Your job is to print, exactly, the lines in the data below from the line with "22: (439, 307, 2.56)" through the line with "51: (377, 314, 2.60)", both included, and to omit any picture.

--- Information shown ---

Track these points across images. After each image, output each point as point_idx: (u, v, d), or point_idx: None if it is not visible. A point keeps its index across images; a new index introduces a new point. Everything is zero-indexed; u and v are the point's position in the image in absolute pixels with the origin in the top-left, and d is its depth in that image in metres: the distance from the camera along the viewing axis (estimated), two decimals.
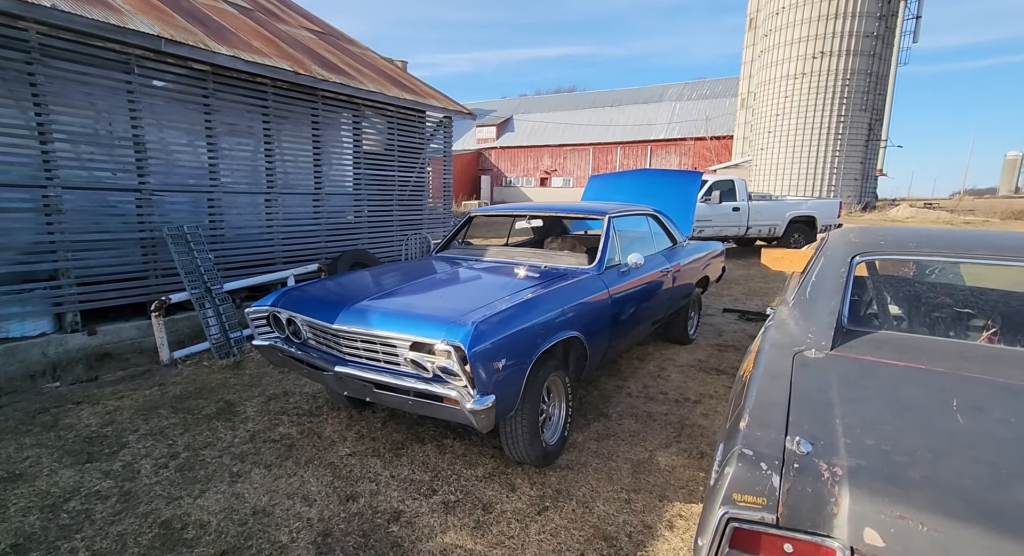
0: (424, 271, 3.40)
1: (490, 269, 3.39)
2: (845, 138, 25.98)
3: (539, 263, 3.45)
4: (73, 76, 4.12)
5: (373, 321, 2.48)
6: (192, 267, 4.56)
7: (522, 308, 2.54)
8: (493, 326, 2.31)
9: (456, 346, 2.18)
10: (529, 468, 2.71)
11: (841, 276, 1.95)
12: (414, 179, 7.24)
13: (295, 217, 5.95)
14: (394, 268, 3.59)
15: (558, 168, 38.22)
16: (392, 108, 6.86)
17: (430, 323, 2.34)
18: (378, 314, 2.51)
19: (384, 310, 2.54)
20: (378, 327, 2.44)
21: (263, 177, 5.58)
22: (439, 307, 2.56)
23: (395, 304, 2.63)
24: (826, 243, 2.52)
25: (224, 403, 3.51)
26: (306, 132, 5.99)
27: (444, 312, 2.42)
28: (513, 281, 3.03)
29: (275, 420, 3.26)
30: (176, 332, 4.71)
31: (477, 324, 2.25)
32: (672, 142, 33.98)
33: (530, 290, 2.79)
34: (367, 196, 6.72)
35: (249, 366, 4.24)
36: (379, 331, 2.42)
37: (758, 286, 8.15)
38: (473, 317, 2.32)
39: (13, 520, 2.24)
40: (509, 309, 2.47)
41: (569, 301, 2.84)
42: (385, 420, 3.26)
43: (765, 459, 1.08)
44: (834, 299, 1.86)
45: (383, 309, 2.55)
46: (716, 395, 3.72)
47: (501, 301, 2.57)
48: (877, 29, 25.48)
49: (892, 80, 28.43)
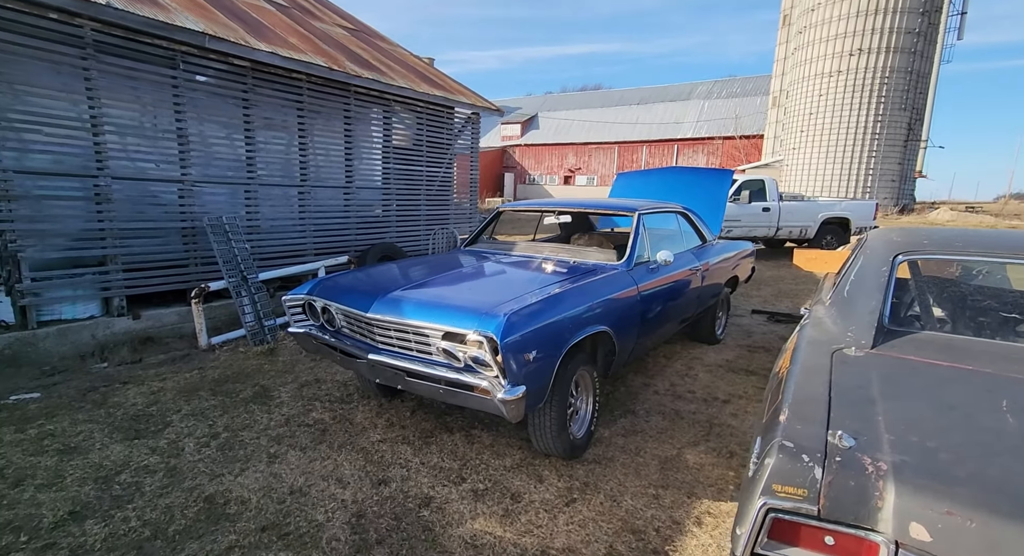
0: (454, 264, 3.45)
1: (519, 263, 3.43)
2: (883, 138, 25.18)
3: (567, 258, 3.47)
4: (123, 71, 4.29)
5: (406, 310, 2.54)
6: (230, 256, 4.71)
7: (552, 301, 2.56)
8: (524, 318, 2.34)
9: (488, 337, 2.22)
10: (556, 460, 2.74)
11: (883, 275, 1.92)
12: (441, 175, 7.32)
13: (326, 210, 6.09)
14: (424, 260, 3.65)
15: (582, 166, 38.02)
16: (421, 104, 6.94)
17: (462, 314, 2.38)
18: (411, 304, 2.57)
19: (417, 300, 2.59)
20: (411, 316, 2.49)
21: (296, 170, 5.72)
22: (471, 298, 2.61)
23: (428, 294, 2.69)
24: (865, 242, 2.48)
25: (260, 388, 3.62)
26: (338, 127, 6.11)
27: (476, 303, 2.46)
28: (542, 275, 3.06)
29: (308, 406, 3.36)
30: (213, 319, 4.88)
31: (509, 316, 2.29)
32: (700, 141, 33.46)
33: (559, 284, 2.81)
34: (396, 191, 6.82)
35: (283, 353, 4.36)
36: (412, 320, 2.48)
37: (788, 288, 7.99)
38: (505, 309, 2.35)
39: (70, 489, 2.37)
40: (540, 302, 2.50)
41: (598, 296, 2.85)
42: (414, 409, 3.32)
43: (807, 451, 1.08)
44: (875, 298, 1.83)
45: (416, 299, 2.61)
46: (746, 396, 3.68)
47: (531, 294, 2.60)
48: (919, 25, 24.59)
49: (934, 78, 27.43)
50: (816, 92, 25.96)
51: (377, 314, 2.60)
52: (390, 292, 2.71)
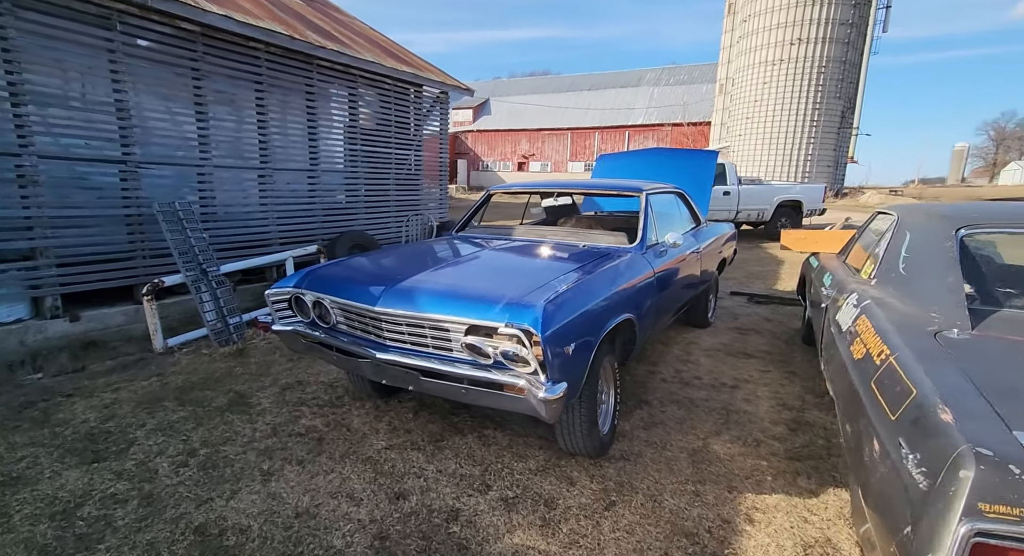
0: (455, 251, 3.17)
1: (526, 249, 3.19)
2: (820, 125, 26.46)
3: (576, 242, 3.26)
4: (48, 30, 3.66)
5: (422, 303, 2.25)
6: (186, 247, 4.20)
7: (584, 288, 2.35)
8: (561, 307, 2.12)
9: (526, 330, 1.98)
10: (583, 460, 2.55)
11: (949, 251, 1.83)
12: (412, 158, 6.91)
13: (290, 195, 5.59)
14: (419, 248, 3.34)
15: (536, 152, 37.89)
16: (389, 81, 6.49)
17: (490, 304, 2.13)
18: (427, 295, 2.28)
19: (433, 291, 2.31)
20: (428, 309, 2.22)
21: (256, 151, 5.19)
22: (494, 287, 2.35)
23: (444, 284, 2.41)
24: (901, 219, 2.40)
25: (235, 394, 3.22)
26: (300, 104, 5.59)
27: (503, 292, 2.21)
28: (558, 261, 2.84)
29: (295, 412, 3.00)
30: (167, 318, 4.35)
31: (546, 305, 2.06)
32: (650, 127, 34.03)
33: (581, 270, 2.60)
34: (364, 175, 6.37)
35: (253, 354, 3.94)
36: (430, 314, 2.20)
37: (756, 270, 8.17)
38: (539, 298, 2.12)
39: (20, 530, 1.95)
40: (572, 289, 2.28)
41: (623, 281, 2.67)
42: (416, 409, 3.04)
43: (1014, 461, 0.93)
44: (950, 275, 1.73)
45: (432, 289, 2.32)
46: (752, 380, 3.63)
47: (558, 281, 2.37)
48: (852, 17, 25.84)
49: (864, 69, 29.02)
50: (760, 80, 26.88)
51: (387, 308, 2.29)
52: (399, 282, 2.41)
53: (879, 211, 3.23)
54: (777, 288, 6.94)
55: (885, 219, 2.79)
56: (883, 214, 3.01)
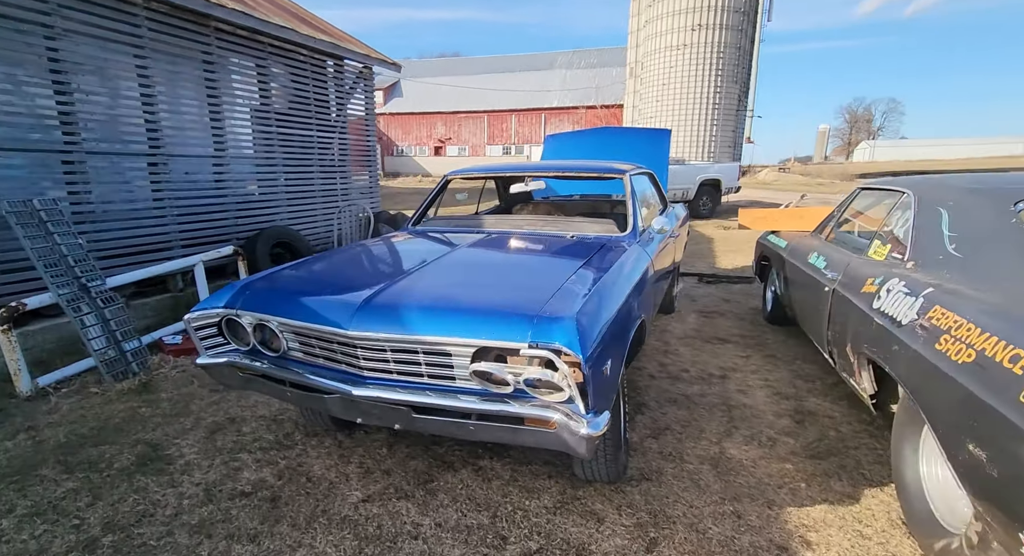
0: (425, 250, 2.65)
1: (509, 243, 2.74)
2: (721, 107, 27.97)
3: (560, 233, 2.87)
4: None
5: (412, 322, 1.75)
6: (55, 257, 3.27)
7: (605, 291, 1.97)
8: (593, 318, 1.72)
9: (558, 350, 1.57)
10: (602, 487, 2.20)
11: (1013, 228, 1.65)
12: (337, 142, 6.12)
13: (192, 188, 4.66)
14: (379, 250, 2.78)
15: (453, 136, 36.91)
16: (304, 52, 5.63)
17: (506, 320, 1.68)
18: (418, 311, 1.79)
19: (426, 305, 1.82)
20: (423, 330, 1.73)
21: (143, 134, 4.23)
22: (505, 296, 1.90)
23: (437, 296, 1.91)
24: (922, 197, 2.25)
25: (145, 447, 2.50)
26: (197, 76, 4.65)
27: (520, 302, 1.77)
28: (557, 257, 2.44)
29: (233, 462, 2.37)
30: (34, 349, 3.41)
31: (578, 318, 1.65)
32: (565, 110, 34.30)
33: (589, 267, 2.22)
34: (282, 162, 5.52)
35: (164, 387, 3.16)
36: (425, 336, 1.72)
37: (692, 248, 8.28)
38: (568, 307, 1.71)
39: None
40: (595, 293, 1.89)
41: (635, 276, 2.33)
42: (390, 442, 2.53)
43: None
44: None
45: (423, 304, 1.83)
46: (738, 368, 3.48)
47: (574, 284, 1.97)
48: (744, 5, 27.44)
49: (756, 56, 31.09)
50: (667, 64, 27.82)
51: (364, 330, 1.77)
52: (374, 296, 1.88)
53: (863, 188, 3.14)
54: (719, 266, 7.03)
55: (887, 196, 2.66)
56: (876, 191, 2.91)
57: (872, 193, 2.97)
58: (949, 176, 2.52)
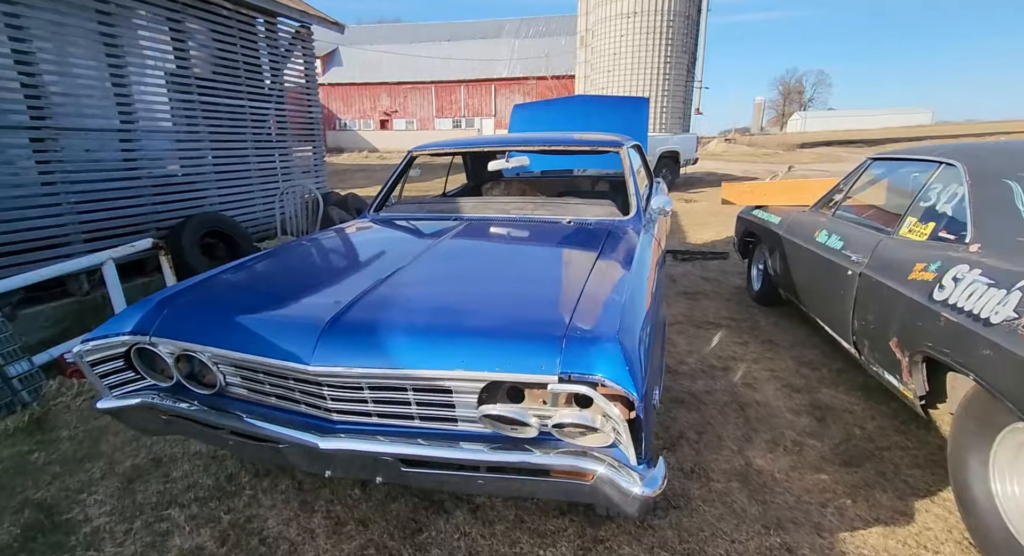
0: (398, 246, 2.17)
1: (497, 233, 2.30)
2: (672, 78, 27.96)
3: (558, 218, 2.45)
4: None
5: (399, 351, 1.31)
6: None
7: (636, 296, 1.57)
8: (634, 337, 1.33)
9: (597, 382, 1.17)
10: (625, 523, 1.86)
11: None
12: (273, 113, 5.36)
13: (94, 168, 3.87)
14: (338, 246, 2.27)
15: (399, 109, 35.27)
16: (229, 6, 4.80)
17: (524, 344, 1.27)
18: (407, 336, 1.34)
19: (417, 328, 1.37)
20: (415, 361, 1.29)
21: (20, 101, 3.42)
22: (518, 311, 1.46)
23: (429, 313, 1.46)
24: (975, 170, 1.97)
25: (34, 511, 1.94)
26: (90, 32, 3.81)
27: (541, 320, 1.35)
28: (561, 250, 2.03)
29: (159, 523, 1.86)
30: None
31: (622, 339, 1.25)
32: (515, 81, 33.37)
33: (605, 263, 1.82)
34: (208, 137, 4.74)
35: (65, 420, 2.56)
36: (419, 370, 1.28)
37: None
38: (605, 325, 1.30)
39: None
40: (627, 302, 1.49)
41: (653, 271, 1.94)
42: (361, 481, 2.08)
43: None
44: None
45: (412, 325, 1.37)
46: (738, 357, 3.23)
47: (596, 287, 1.57)
48: None
49: (704, 24, 31.15)
50: (617, 33, 27.36)
51: (332, 365, 1.31)
52: (342, 316, 1.41)
53: (875, 158, 2.88)
54: (690, 242, 6.85)
55: (917, 167, 2.39)
56: (896, 161, 2.64)
57: (888, 164, 2.71)
58: (1002, 143, 2.27)
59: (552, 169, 4.66)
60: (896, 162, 2.64)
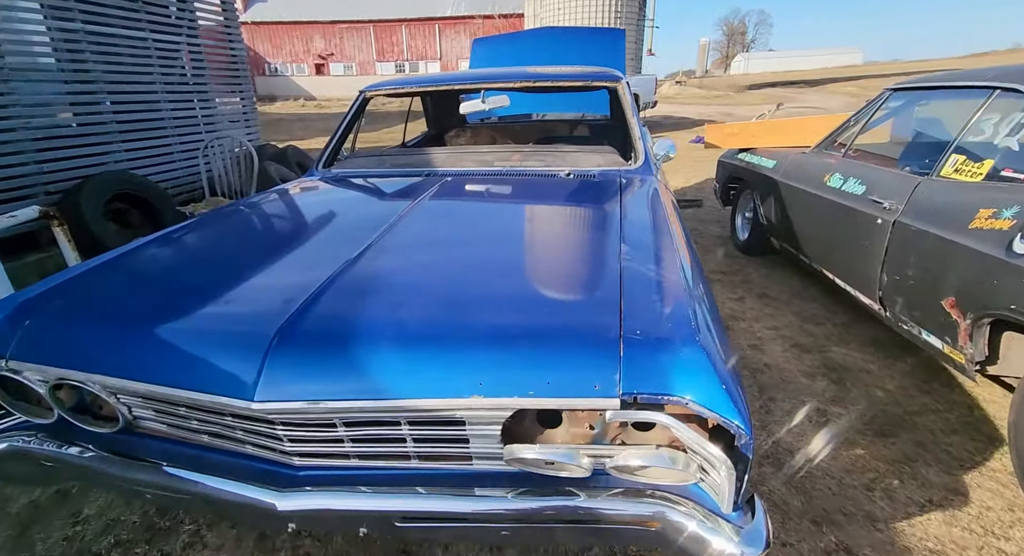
0: (360, 213, 1.69)
1: (484, 193, 1.85)
2: (623, 17, 26.92)
3: (550, 169, 2.02)
4: None
5: (385, 373, 0.89)
6: None
7: (689, 270, 1.21)
8: (711, 335, 0.96)
9: (689, 406, 0.83)
10: None
11: None
12: (186, 50, 4.47)
13: None
14: (272, 210, 1.76)
15: (335, 51, 32.52)
16: None
17: (567, 356, 0.89)
18: (394, 352, 0.92)
19: (409, 338, 0.95)
20: (410, 388, 0.89)
21: None
22: (546, 307, 1.05)
23: (422, 315, 1.02)
24: None
25: None
26: None
27: (583, 320, 0.96)
28: (572, 210, 1.61)
29: None
30: None
31: (703, 344, 0.89)
32: (461, 20, 31.28)
33: (633, 227, 1.43)
34: (104, 77, 3.89)
35: None
36: (416, 400, 0.88)
37: None
38: (675, 325, 0.93)
39: None
40: (685, 282, 1.13)
41: (683, 230, 1.58)
42: None
43: None
44: None
45: (403, 335, 0.95)
46: (737, 315, 3.00)
47: (636, 263, 1.19)
48: None
49: None
50: None
51: (287, 400, 0.89)
52: (297, 323, 0.97)
53: (896, 88, 2.56)
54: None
55: (959, 96, 2.09)
56: (927, 91, 2.33)
57: (913, 95, 2.41)
58: None
59: (511, 114, 4.15)
60: (924, 92, 2.33)
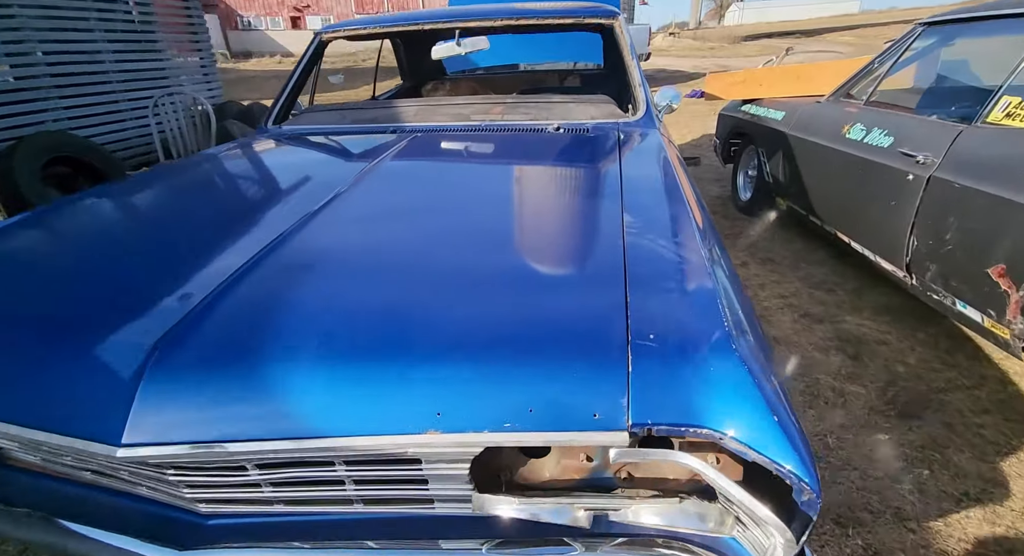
0: (298, 179, 1.39)
1: (456, 152, 1.56)
2: None
3: (536, 123, 1.72)
4: None
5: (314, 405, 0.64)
6: None
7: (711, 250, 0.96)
8: (753, 339, 0.71)
9: (725, 444, 0.59)
10: None
11: None
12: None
13: None
14: (188, 180, 1.46)
15: (311, 3, 30.74)
16: None
17: (555, 372, 0.64)
18: (328, 372, 0.67)
19: (342, 350, 0.69)
20: (346, 423, 0.64)
21: None
22: (525, 304, 0.78)
23: (357, 317, 0.76)
24: None
25: None
26: None
27: (576, 319, 0.71)
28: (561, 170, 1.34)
29: None
30: None
31: (741, 351, 0.64)
32: None
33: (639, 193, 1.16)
34: (31, 23, 3.43)
35: None
36: (356, 440, 0.64)
37: None
38: (701, 324, 0.68)
39: None
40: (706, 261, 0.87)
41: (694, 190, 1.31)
42: None
43: None
44: None
45: (333, 345, 0.69)
46: (741, 282, 2.77)
47: (644, 240, 0.93)
48: None
49: None
50: None
51: (166, 444, 0.64)
52: (186, 333, 0.70)
53: (928, 22, 2.24)
54: None
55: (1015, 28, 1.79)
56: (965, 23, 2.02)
57: (950, 29, 2.10)
58: None
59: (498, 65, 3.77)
60: (964, 25, 2.03)
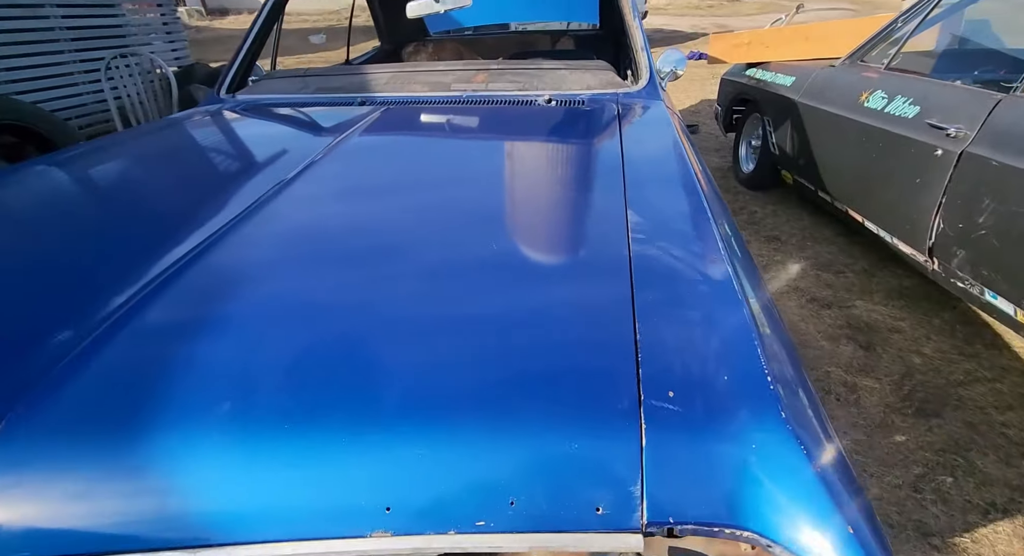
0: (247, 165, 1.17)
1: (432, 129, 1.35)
2: None
3: (525, 94, 1.49)
4: None
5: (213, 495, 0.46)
6: None
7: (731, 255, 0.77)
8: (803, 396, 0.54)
9: (773, 553, 0.41)
10: None
11: None
12: None
13: None
14: (108, 165, 1.23)
15: None
16: None
17: (538, 447, 0.46)
18: (230, 447, 0.47)
19: (254, 416, 0.50)
20: (251, 520, 0.45)
21: None
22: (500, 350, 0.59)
23: (278, 369, 0.56)
24: None
25: None
26: None
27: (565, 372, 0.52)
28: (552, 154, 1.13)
29: None
30: None
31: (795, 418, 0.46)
32: None
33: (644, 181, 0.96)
34: None
35: None
36: (266, 547, 0.45)
37: None
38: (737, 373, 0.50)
39: None
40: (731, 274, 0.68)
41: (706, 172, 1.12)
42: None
43: None
44: None
45: (244, 407, 0.50)
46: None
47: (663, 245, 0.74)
48: None
49: None
50: None
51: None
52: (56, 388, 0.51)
53: None
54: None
55: None
56: None
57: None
58: None
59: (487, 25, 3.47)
60: None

---

▶ Solution for this exercise:
22: (439, 307, 2.56)
23: (395, 304, 2.63)
24: (826, 243, 2.52)
25: (224, 403, 3.51)
26: (306, 132, 5.99)
27: (444, 312, 2.42)
28: (513, 281, 3.03)
29: (275, 420, 3.26)
30: (176, 332, 4.71)
31: (477, 324, 2.25)
32: (672, 142, 33.98)
33: (530, 290, 2.79)
34: (367, 196, 6.72)
35: (249, 366, 4.24)
36: (379, 331, 2.42)
37: (758, 286, 8.15)
38: (473, 317, 2.32)
39: (13, 520, 2.24)
40: (509, 309, 2.47)
41: (569, 301, 2.84)
42: (385, 420, 3.26)
43: (765, 459, 1.08)
44: (834, 299, 1.86)
45: (383, 309, 2.55)
46: (716, 395, 3.72)
47: (501, 301, 2.57)
48: (877, 29, 25.48)
49: (892, 80, 28.43)
0: (454, 264, 3.45)
1: (519, 263, 3.43)
2: (883, 138, 25.18)
3: (567, 258, 3.47)
4: (123, 71, 4.29)
5: (406, 310, 2.54)
6: (230, 256, 4.71)
7: (552, 301, 2.56)
8: (524, 318, 2.34)
9: (488, 337, 2.22)
10: (556, 460, 2.74)
11: (883, 275, 1.92)
12: (441, 175, 7.32)
13: (326, 210, 6.09)
14: (424, 260, 3.65)
15: (582, 166, 38.02)
16: (421, 104, 6.94)
17: (462, 314, 2.38)
18: (411, 304, 2.57)
19: (417, 300, 2.59)
20: (411, 316, 2.49)
21: (296, 170, 5.72)
22: (471, 298, 2.61)
23: (428, 294, 2.69)
24: (865, 242, 2.48)
25: (260, 388, 3.62)
26: (338, 127, 6.11)
27: (476, 303, 2.46)
28: (542, 275, 3.06)
29: (308, 406, 3.36)
30: (213, 319, 4.88)
31: (509, 316, 2.29)
32: (700, 141, 33.46)
33: (559, 284, 2.81)
34: (396, 191, 6.82)
35: (283, 353, 4.36)
36: (412, 320, 2.48)
37: (788, 288, 7.99)
38: (505, 309, 2.35)
39: (70, 489, 2.37)
40: (540, 302, 2.50)
41: (598, 296, 2.85)
42: (414, 409, 3.32)
43: (807, 451, 1.08)
44: (875, 298, 1.83)
45: (416, 299, 2.61)
46: (746, 396, 3.68)
47: (531, 294, 2.60)
48: (919, 25, 24.59)
49: (934, 78, 27.43)
50: (816, 92, 25.96)
51: (377, 314, 2.60)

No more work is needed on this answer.